I went to Svabda-Wedding, which I liked a lot, and "general admission" turned out to be seating at tables, with a fairly small number of people per table. I had no problems getting a seat, didn't have to vault over anyone, and there was plenty of space between each person. You could move the chairs, which was good because the performance took place in multiple locations within the theater.

Drinks - and hardly anyone seemed to have them - were on the tables.

Patrick J. Vaz said...

Glad to hear you enjoyed the performance. On general principle I'm not paying those prices for general admission (for one thing, you don't know until you're there what the set-up will be). Except for the Goerne/Kentridge Winterreise, general admission seems to be the usual mode at the Wilsey, which I think is a mistake.

Lisa Hirsch said...

The web site said "cabaret-style seating," which I believe is pretty clear. Also, the box office would undoubtedly be happy to tell you what the setup will be.

Patrick J. Vaz said...

"Cabaret-style seating" means several things to me. I could call the box office to see if they knew what exactly it meant, though I'm not certain they would, but: there are lots of things I can do with my time and money and high prices + general admission + 8:00 starts means three strikes, I'm out. Other people are free to make other choices. My comments on open seating are not specific to this particular instance.

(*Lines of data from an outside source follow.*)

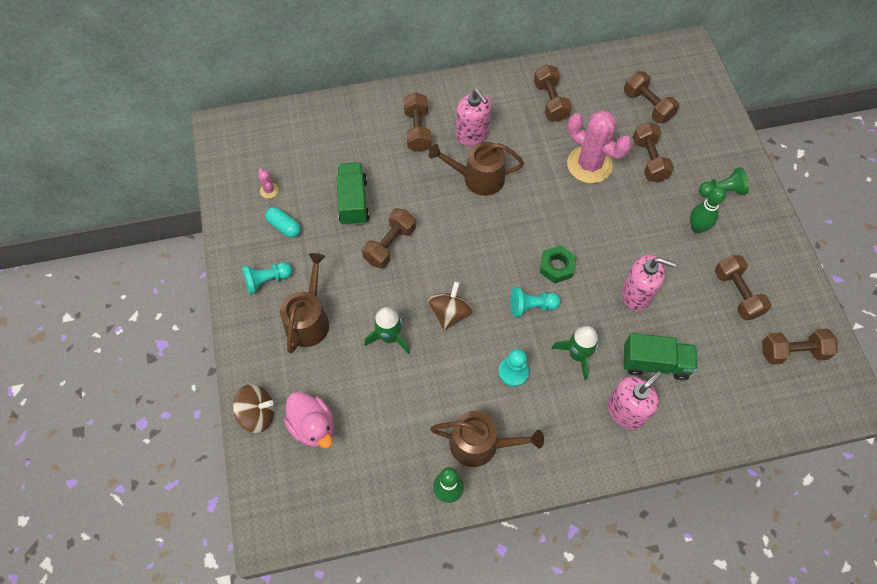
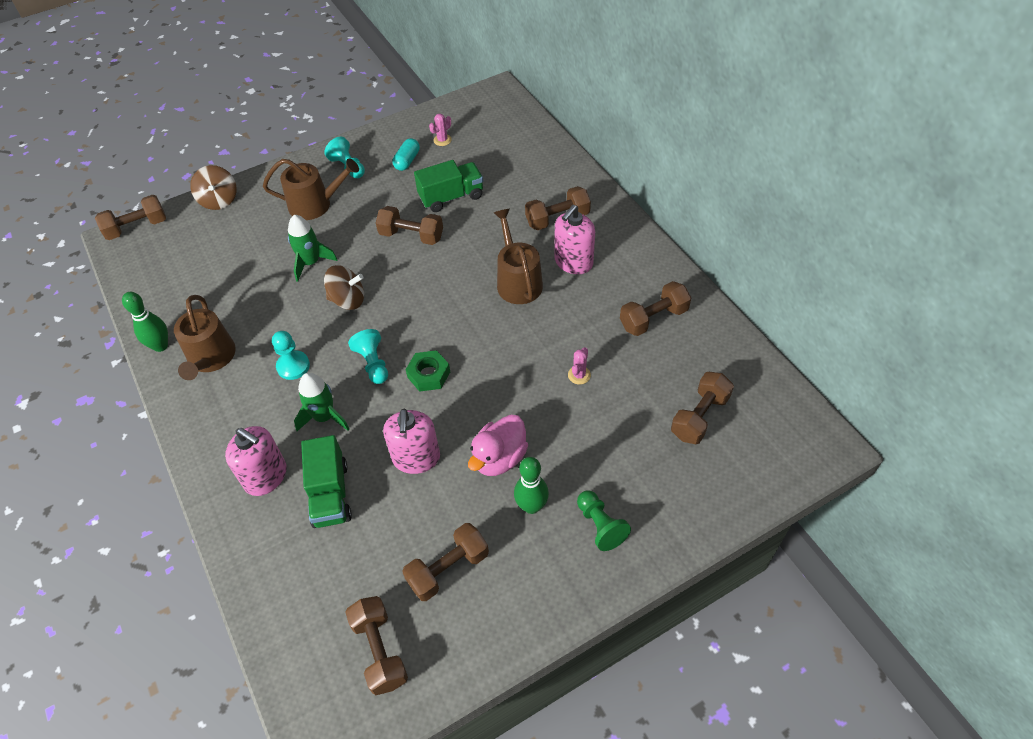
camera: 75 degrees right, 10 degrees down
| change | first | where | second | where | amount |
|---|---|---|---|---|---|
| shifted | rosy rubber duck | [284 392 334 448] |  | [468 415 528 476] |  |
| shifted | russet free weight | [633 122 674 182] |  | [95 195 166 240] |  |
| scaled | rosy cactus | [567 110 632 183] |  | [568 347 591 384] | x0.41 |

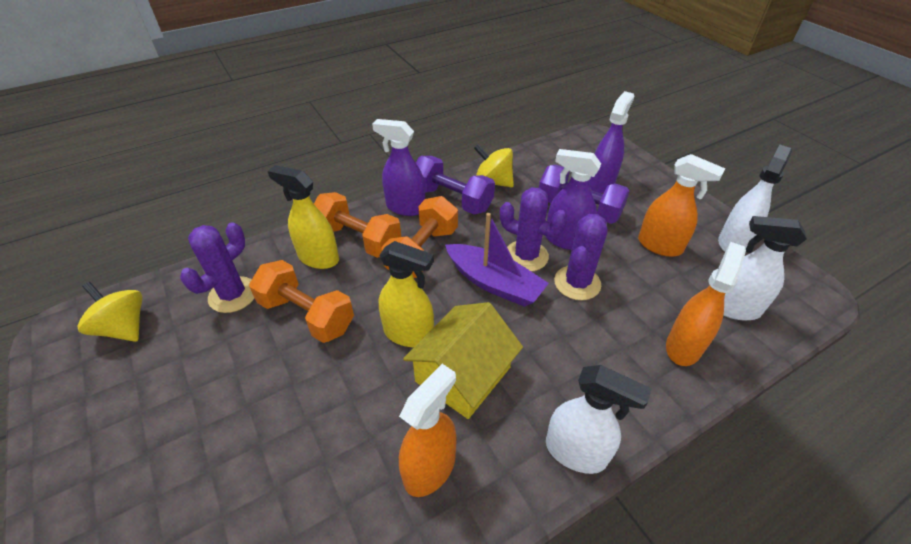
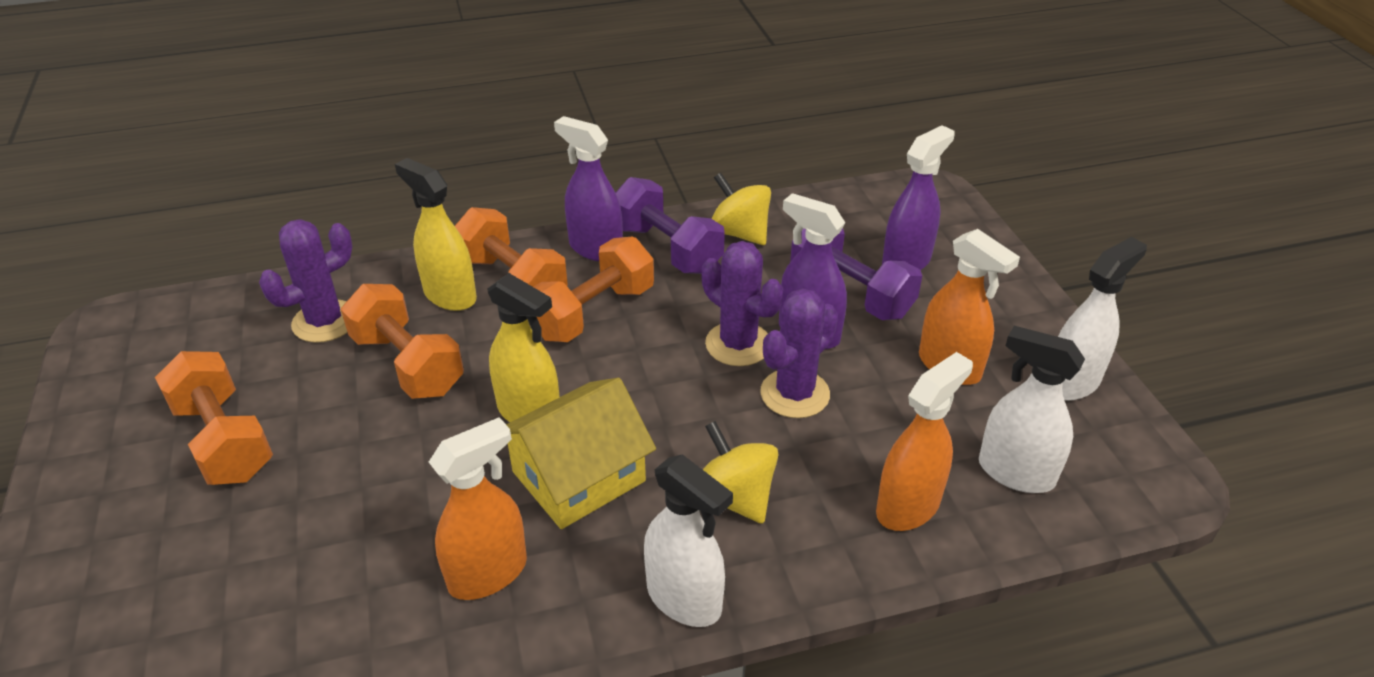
camera: 15 degrees right, 5 degrees down
| change | first | where | second | where | amount |
|---|---|---|---|---|---|
| gone | royal purple toy boat | [445 213 549 307] |  |  |  |
| new |  |  | orange free weight | [155 351 273 485] |  |
| shifted | bright yellow toy top | [77 282 142 342] |  | [703 421 778 524] |  |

Michael Strickland said...

Love the "Hamlet" conversion story. Does that mean all the actors memorized every role or are they reading from a script?

And your comments about open seating are hilarious. For true savagery, I'd nominate the mostly elderly female crowd at SF Symphony open rehearsals which features a first-come, first-served doughnut component that seems to bring out the worst behavior that spills over into, "No, you can't sit in that seat, I'm saving this row for my friends."

Patrick J. Vaz said...

"I'm saving this section for my [imaginary] friends. Please go sit in the second balcony, or wherever it is people like you sit."

Thanks -- my comments are funny because they're true. As for adding free food to the mix, the Symphony is playing a dangerous game there, and I would not want to be the intern who lost the endowment through not buying enough chocolate-covered old-fashioneds to supply all the dowagers.

The actors in the Shotgun Hamlet memorize every role (the play is cut, but not ludicrously and is still an impressive amount of text probably well-known to many audience members). That is a lot of memorizing, so it seems that, as at a rehearsal, they can call out "Line" during the performance and one of the currently non-performing actors, sitting at the side, will supply the prompt. When I saw it, Gertrude did this several times; the only other performer to do so was Claudius, and she only called once (I almost gave her the line myself). But she was very good as Claudius. The woman playing Gertrude was the one weak link that evening, though I've seen her before in other things and she was good so perhaps it was an anomaly. The actors do carry bound scripts but rarely refer to them, and then mostly when the play calls for written materials to be produced (as when Hamlet enters reading and Polonius asks what he reads: "Words words words", or Polonius reads the king and queen Hamlet's love notes to Ophelia, or Rosencrantz and Guildenstern take their commission to England). Other than that, the scripts are mostly used as props: the Ghost's shield, the gravedigger's shovel, things like that. Most other props, like the flowers, the poisoned cup, and the fencing foils, are mimed.